Der heute Vormittag vorgestellte Lagebericht des Bundesamtes für die Sicherheit in der Informationstechnik listet die Gefahren, Risiken und vor allen Dingen die Angriffspunkte für Kriminelle akribisch auf.

Von der Erpressersoftware WannaCry bis zu den Sicherheitslücken bei der Mail-Verschlüsselung sind die relevanten IT-Sicherheitsvorfälle der vergangenen zwölf Monate sauber im Lagebericht dokumentiert. Eine Lektüre, die nachdenklich werden lässt.

Wirksame Abwehr fehlt

"Wir müssen diese Angriffe ernst nehmen, aber wir tun auch viel, um sie abzuwehren", hatte Arne Schönbohm, Präsident des Bundesamtes für Sicherheit in der Informationstechnologie, die Argumentationsrichtung seiner Behörde bereits Anfang des Jahres auf der Sicherheitskonferenz in München vorgegeben.

Und in diese Richtung argumentierte er auch bei der Vorstellung des Berichtes zur Sicherheitslage in der Informationstechnik, den sein Amt jedes Jahr vorstellt. Ihm scheint es da ähnlich zu gehen wie vielen Verantwortlichen in den Unternehmen hierzulande.

Auch die wollen die digitalen Angriffe ernst nehmen und etwas dagegen tun. Immerhin sind 70 Prozent der Unternehmen und Institutionen in Deutschland in den Jahren 2016 und 2017 Opfer von Cyberangriffen gewesen. Aber nur die Hälfte der Unternehmen hat Notfallpläne für diesen Angriffsfall.

Prävention oft Fehlanzeige

Und bei der Prävention und dem frühzeitigen Erkennen  von digitalen Angriffen sieht es ganz böse aus. "Alle reden zwar ständig über Trojaner, Phishing-Angriffe und Schadsoftware", meint Analyst Udo Schneider vom japanischen Sicherheitsunternehmen Trendmicro. Aber laut BSI-Lagebericht werten nur 23 Prozent der Mittelständler regelmäßig sicherheitsrelevante Log-Dateien aus.

"Die der Informationssicherheit zugestandene hohe Bedeutung führt nicht zwangsläufig zu einem sicherheitsrelevanten Verhalten der Nutzer", führen die Autoren des BSI-Lageberichts denn auch etwas süffisant aus (Seite 17).

Auch Amtschef Arne Schönbohm weist drastisch auf die Gefahren hin, um dann aber sofort die Botschaft anzufügen, die Sicherheitsbehörden hätten alles im Griff. Das aber ist keineswegs der Fall, und das geht auch ziemlich deutlich aus dem Lagebericht hervor.

Sicherheitslücken werden nicht geschlossen

Zahlreiche Sicherheitslücken im intelligenten smarten Heim, Schwachstellen in Computerprozessoren oder raffinierte Angriffsmöglichkeiten auf Wasserwerke sind zwar erkannt, aber bei weitem nicht beseitigt.

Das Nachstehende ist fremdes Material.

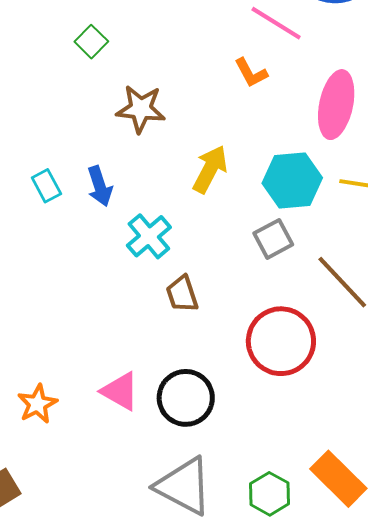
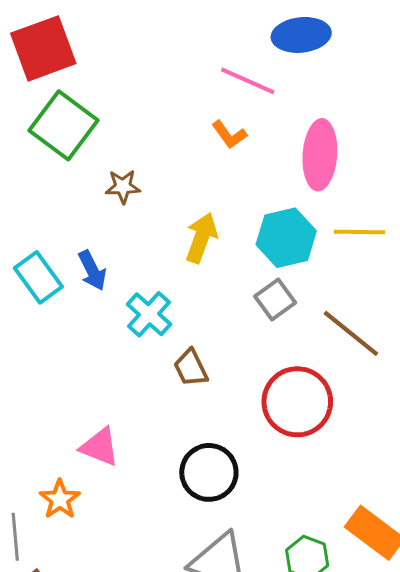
green square: (91, 42) -> (63, 125), size x2.0
brown star: (141, 109) -> (123, 187), size x0.7
cyan rectangle: (46, 186) -> (38, 277), size x1.5
pink triangle: (120, 391) -> (100, 447), moved

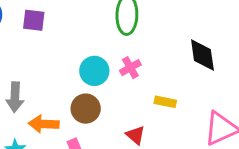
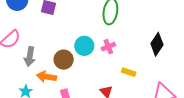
black diamond: (202, 55) -> (157, 44), turned 35
brown circle: (86, 109) -> (64, 60), moved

Bedrohungen, die sich bereits abzeichnen und die Sicherheitsexperten im kommenden Jahr aller Voraussicht nach erheblich auf Trab halten werden, werden zwar im Lagebericht erwähnt. Aber die Sicherheitsbehörden haben bisher keine Antwort auf diese neuen Gefahren. Das sogenannte Crypto-Mining ist solch ein Fall.

"Da kapern Kriminelle Computer und andere Hardware und lassen dort illegal Bitcoins schürfen", beschreibt Sean Peisert vom Lawrence Berkeley National Laboratory das Online-Delikt. Dabei ist der Klau von Rechenzeit fürs Bitcoinschürfen gar nicht einmal das Hauptproblem.

Crypto-Mining boomt

"In einigen Fällen lässt Crypto Mining die Systeme instabil werden", erklärt Trendmicro-Analyst Udo Schneider. Das kann dann sogar bei kritischen Infrastrukturen von der Flugüberwachung bis hin zur Stromversorgung zu Ausfällen führen.

Die Autoren des BSI-Lageberichts urteilen denn auch: "Die Wahrscheinlichkeit für den Erfolg von Angriffen auf digitalisierte Infrastrukturen steigt." (Seite 92) - gute Zukunftsaussichten sind das nicht.